# [REQUIREMENT]
Copy out the lines of the material starting at the one containing "### For System" and ending at the one containing "- ✅ **Validated:**", with both included.

# [SOURCE MATERIAL]
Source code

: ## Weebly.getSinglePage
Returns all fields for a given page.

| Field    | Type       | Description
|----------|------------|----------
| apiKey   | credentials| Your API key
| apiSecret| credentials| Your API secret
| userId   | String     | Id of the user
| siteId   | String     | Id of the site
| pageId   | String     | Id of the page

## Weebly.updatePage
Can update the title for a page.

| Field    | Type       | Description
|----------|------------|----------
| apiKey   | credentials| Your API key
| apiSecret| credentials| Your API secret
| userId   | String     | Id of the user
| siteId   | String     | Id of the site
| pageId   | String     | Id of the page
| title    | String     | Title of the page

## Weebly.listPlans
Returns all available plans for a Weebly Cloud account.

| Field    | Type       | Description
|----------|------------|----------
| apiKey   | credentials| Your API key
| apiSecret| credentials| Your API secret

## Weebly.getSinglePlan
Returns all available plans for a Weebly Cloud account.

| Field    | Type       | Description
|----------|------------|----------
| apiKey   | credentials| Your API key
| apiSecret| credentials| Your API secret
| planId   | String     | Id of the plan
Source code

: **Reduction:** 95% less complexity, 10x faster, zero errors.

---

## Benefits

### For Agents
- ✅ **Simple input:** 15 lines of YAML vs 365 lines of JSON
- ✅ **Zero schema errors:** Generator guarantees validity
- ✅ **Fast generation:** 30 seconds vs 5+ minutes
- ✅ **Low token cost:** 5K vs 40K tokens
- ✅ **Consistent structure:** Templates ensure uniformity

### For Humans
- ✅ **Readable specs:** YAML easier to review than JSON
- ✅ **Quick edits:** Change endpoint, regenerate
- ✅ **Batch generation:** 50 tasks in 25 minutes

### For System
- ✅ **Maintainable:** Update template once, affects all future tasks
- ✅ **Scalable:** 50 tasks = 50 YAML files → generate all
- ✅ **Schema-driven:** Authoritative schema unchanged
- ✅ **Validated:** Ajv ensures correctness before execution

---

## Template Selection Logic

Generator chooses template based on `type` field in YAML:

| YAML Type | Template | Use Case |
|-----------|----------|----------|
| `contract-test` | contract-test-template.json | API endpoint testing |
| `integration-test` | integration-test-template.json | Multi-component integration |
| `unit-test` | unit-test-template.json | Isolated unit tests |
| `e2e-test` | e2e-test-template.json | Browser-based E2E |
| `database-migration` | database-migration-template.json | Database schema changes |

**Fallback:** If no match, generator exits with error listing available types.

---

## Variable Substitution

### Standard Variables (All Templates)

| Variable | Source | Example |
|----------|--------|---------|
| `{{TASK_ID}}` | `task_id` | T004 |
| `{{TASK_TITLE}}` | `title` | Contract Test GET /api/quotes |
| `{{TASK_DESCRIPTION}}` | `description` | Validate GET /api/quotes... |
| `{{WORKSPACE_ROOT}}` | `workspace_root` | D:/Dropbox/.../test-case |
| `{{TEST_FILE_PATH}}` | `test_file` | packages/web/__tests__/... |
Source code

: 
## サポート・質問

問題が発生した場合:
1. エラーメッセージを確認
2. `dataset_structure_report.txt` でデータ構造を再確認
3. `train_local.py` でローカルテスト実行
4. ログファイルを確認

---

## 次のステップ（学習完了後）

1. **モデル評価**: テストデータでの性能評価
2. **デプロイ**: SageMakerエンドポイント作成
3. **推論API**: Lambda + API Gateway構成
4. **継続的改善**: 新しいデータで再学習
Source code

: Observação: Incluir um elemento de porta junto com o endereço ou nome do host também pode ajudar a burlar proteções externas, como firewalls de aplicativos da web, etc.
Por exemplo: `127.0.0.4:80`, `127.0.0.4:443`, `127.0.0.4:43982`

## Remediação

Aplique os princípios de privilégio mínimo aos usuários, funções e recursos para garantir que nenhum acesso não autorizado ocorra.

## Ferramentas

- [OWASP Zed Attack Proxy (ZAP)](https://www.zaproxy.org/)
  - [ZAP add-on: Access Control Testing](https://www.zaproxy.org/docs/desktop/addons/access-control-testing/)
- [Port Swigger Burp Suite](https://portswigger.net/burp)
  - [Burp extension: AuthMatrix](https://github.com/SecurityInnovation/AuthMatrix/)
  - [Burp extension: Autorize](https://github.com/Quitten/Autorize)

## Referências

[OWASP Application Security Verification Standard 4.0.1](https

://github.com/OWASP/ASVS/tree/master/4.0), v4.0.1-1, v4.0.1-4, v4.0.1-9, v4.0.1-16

# [EXPECTED ANSWER]
### For System
- ✅ **Maintainable:** Update template once, affects all future tasks
- ✅ **Scalable:** 50 tasks = 50 YAML files → generate all
- ✅ **Schema-driven:** Authoritative schema unchanged
- ✅ **Validated:** Ajv ensures correctness before execution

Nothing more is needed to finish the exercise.